Stored records:
*****

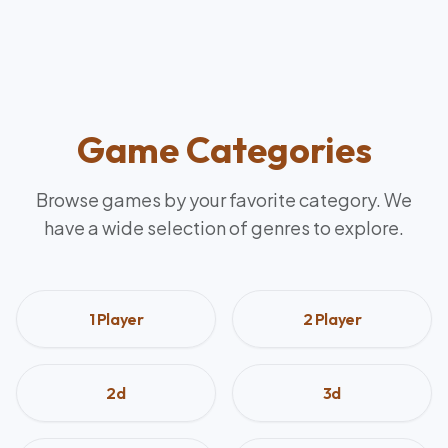
Game Categories
Browse games by your favorite category. We
have a wide selection of genres to explore.
1 Player
2 Player
2d
3d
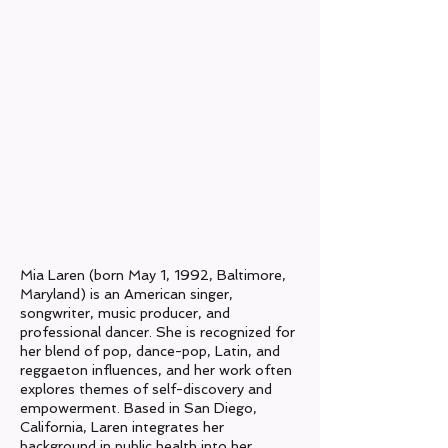
Origin:
Baltimore, Maryland
Current Location:
San Diego, CA
Genres:
Pop, Dance-Pop, Latin
Years Active:
2019- Present
Label:
N/A​
Mia Laren (born May 1, 1992, Baltimore,
Maryland) is an American singer,
songwriter, music producer, and
professional dancer. She is recognized for
her blend of pop, dance-pop, Latin, and
reggaeton influences, and her work often
explores themes of self-discovery and
empowerment. Based in San Diego,
California, Laren integrates her
background in public health into her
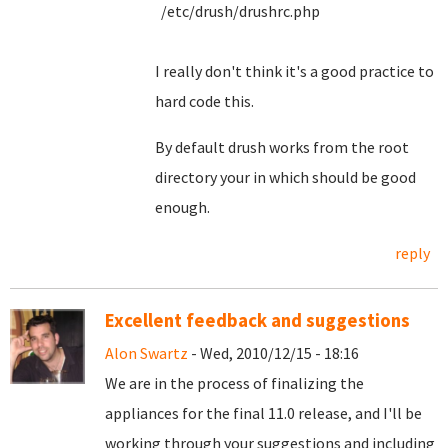
/etc/drush/drushrc.php
I really don't think it's a good practice to
hard code this.
By default drush works from the root
directory your in which should be good
enough.
reply
Excellent feedback and suggestions
Alon Swartz
- Wed, 2010/12/15 - 18:16
We are in the process of finalizing the
appliances for the final 11.0 release, and I'll be
working through your suggestions and including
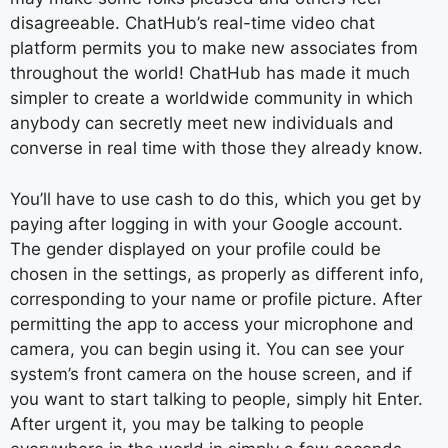
disagreeable. ChatHub’s real-time video chat
platform permits you to make new associates from
throughout the world! ChatHub has made it much
simpler to create a worldwide community in which
anybody can secretly meet new individuals and
converse in real time with those they already know.
You’ll have to use cash to do this, which you get by
paying after logging in with your Google account.
The gender displayed on your profile could be
chosen in the settings, as properly as different info,
corresponding to your name or profile picture. After
permitting the app to access your microphone and
camera, you can begin using it. You can see your
system’s front camera on the house screen, and if
you want to start talking to people, simply hit Enter.
After urgent it, you may be talking to people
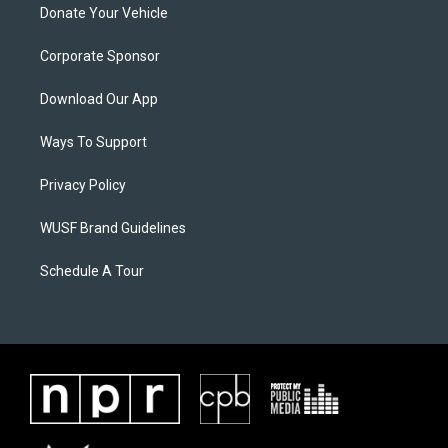
Donate Your Vehicle
Corporate Sponsor
Download Our App
Ways To Support
Privacy Policy
WUSF Brand Guidelines
Schedule A Tour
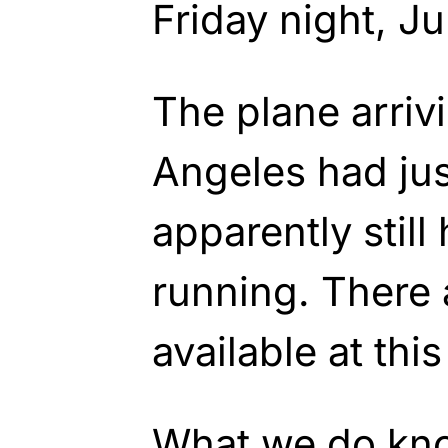
Friday night, J
The plane arriv
Angeles had ju
apparently stil
running. There 
available at this
What we do kn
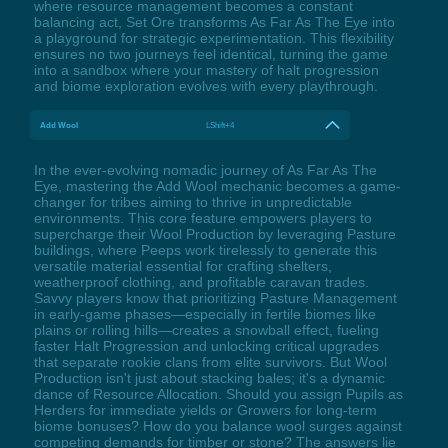
where resource management becomes a constant
balancing act, Set Ore transforms As Far As The Eye into
a playground for strategic experimentation. This flexibility
ensures no two journeys feel identical, turning the game
into a sandbox where your mastery of halt progression
and biome exploration evolves with every playthrough.
Add Wool
LShift+4
In the ever-evolving nomadic journey of As Far As The
Eye, mastering the Add Wool mechanic becomes a game-
changer for tribes aiming to thrive in unpredictable
environments. This core feature empowers players to
supercharge their Wool Production by leveraging Pasture
buildings, where Peeps work tirelessly to generate this
versatile material essential for crafting shelters,
weatherproof clothing, and profitable caravan trades.
Savvy players know that prioritizing Pasture Management
in early-game phases—especially in fertile biomes like
plains or rolling hills—creates a snowball effect, fueling
faster Halt Progression and unlocking critical upgrades
that separate rookie clans from elite survivors. But Wool
Production isn't just about stacking bales; it's a dynamic
dance of Resource Allocation. Should you assign Pupils as
Herders for immediate yields or Growers for long-term
biome bonuses? How do you balance wool surges against
competing demands for timber or stone? The answers lie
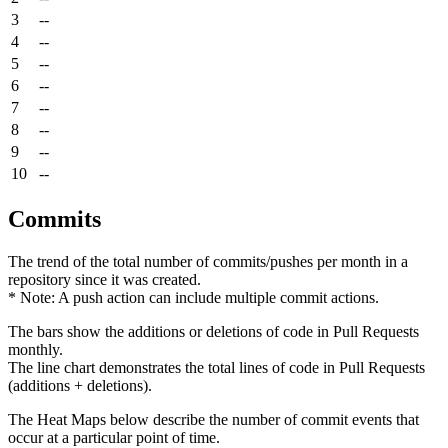
3
--
4
--
5
--
6
--
7
--
8
--
9
--
10
--
Commits
The trend of the total number of commits/pushes per month in a
repository since it was created.
* Note: A push action can include multiple commit actions.
The bars show the additions or deletions of code in Pull Requests
monthly.
The line chart demonstrates the total lines of code in Pull Requests
(additions + deletions).
The Heat Maps below describe the number of commit events that
occur at a particular point of time.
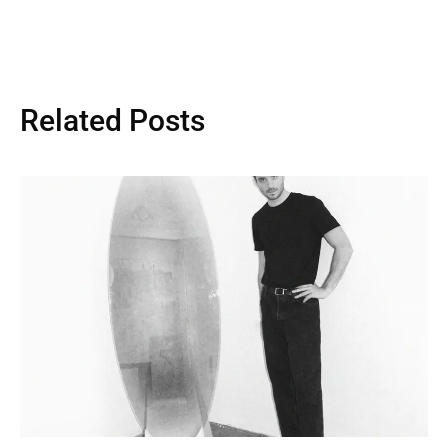
Related Posts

*****

Set down the text read from each of the records above, word for word and in order, omitting the pictures.

Task answer =
Game Categories
Browse games by your favorite category. We
have a wide selection of genres to explore.
1 Player
2 Player
2d
3d
Origin:
Baltimore, Maryland
Current Location:
San Diego, CA
Genres:
Pop, Dance-Pop, Latin
Years Active:
2019- Present
Label:
N/A​
Mia Laren (born May 1, 1992, Baltimore,
Maryland) is an American singer,
songwriter, music producer, and
professional dancer. She is recognized for
her blend of pop, dance-pop, Latin, and
reggaeton influences, and her work often
explores themes of self-discovery and
empowerment. Based in San Diego,
California, Laren integrates her
background in public health into her
/etc/drush/drushrc.php
I really don't think it's a good practice to
hard code this.
By default drush works from the root
directory your in which should be good
enough.
reply
Excellent feedback and suggestions
Alon Swartz
- Wed, 2010/12/15 - 18:16
We are in the process of finalizing the
appliances for the final 11.0 release, and I'll be
working through your suggestions and including
disagreeable. ChatHub’s real-time video chat
platform permits you to make new associates from
throughout the world! ChatHub has made it much
simpler to create a worldwide community in which
anybody can secretly meet new individuals and
converse in real time with those they already know.
You’ll have to use cash to do this, which you get by
paying after logging in with your Google account.
The gender displayed on your profile could be
chosen in the settings, as properly as different info,
corresponding to your name or profile picture. After
permitting the app to access your microphone and
camera, you can begin using it. You can see your
system’s front camera on the house screen, and if
you want to start talking to people, simply hit Enter.
After urgent it, you may be talking to people
Donate Your Vehicle
Corporate Sponsor
Download Our App
Ways To Support
Privacy Policy
WUSF Brand Guidelines
Schedule A Tour
Friday night, J
The plane arriv
Angeles had ju
apparently stil
running. There 
available at this
What we do kn
where resource management becomes a constant
balancing act, Set Ore transforms As Far As The Eye into
a playground for strategic experimentation. This flexibility
ensures no two journeys feel identical, turning the game
into a sandbox where your mastery of halt progression
and biome exploration evolves with every playthrough.
Add Wool
LShift+4
In the ever-evolving nomadic journey of As Far As The
Eye, mastering the Add Wool mechanic becomes a game-
changer for tribes aiming to thrive in unpredictable
environments. This core feature empowers players to
supercharge their Wool Production by leveraging Pasture
buildings, where Peeps work tirelessly to generate this
versatile material essential for crafting shelters,
weatherproof clothing, and profitable caravan trades.
Savvy players know that prioritizing Pasture Management
in early-game phases—especially in fertile biomes like
plains or rolling hills—creates a snowball effect, fueling
faster Halt Progression and unlocking critical upgrades
that separate rookie clans from elite survivors. But Wool
Production isn't just about stacking bales; it's a dynamic
dance of Resource Allocation. Should you assign Pupils as
Herders for immediate yields or Growers for long-term
biome bonuses? How do you balance wool surges against
competing demands for timber or stone? The answers lie
3
--
4
--
5
--
6
--
7
--
8
--
9
--
10
--
Commits
The trend of the total number of commits/pushes per month in a
repository since it was created.
* Note: A push action can include multiple commit actions.
The bars show the additions or deletions of code in Pull Requests
monthly.
The line chart demonstrates the total lines of code in Pull Requests
(additions + deletions).
The Heat Maps below describe the number of commit events that
occur at a particular point of time.
Related Posts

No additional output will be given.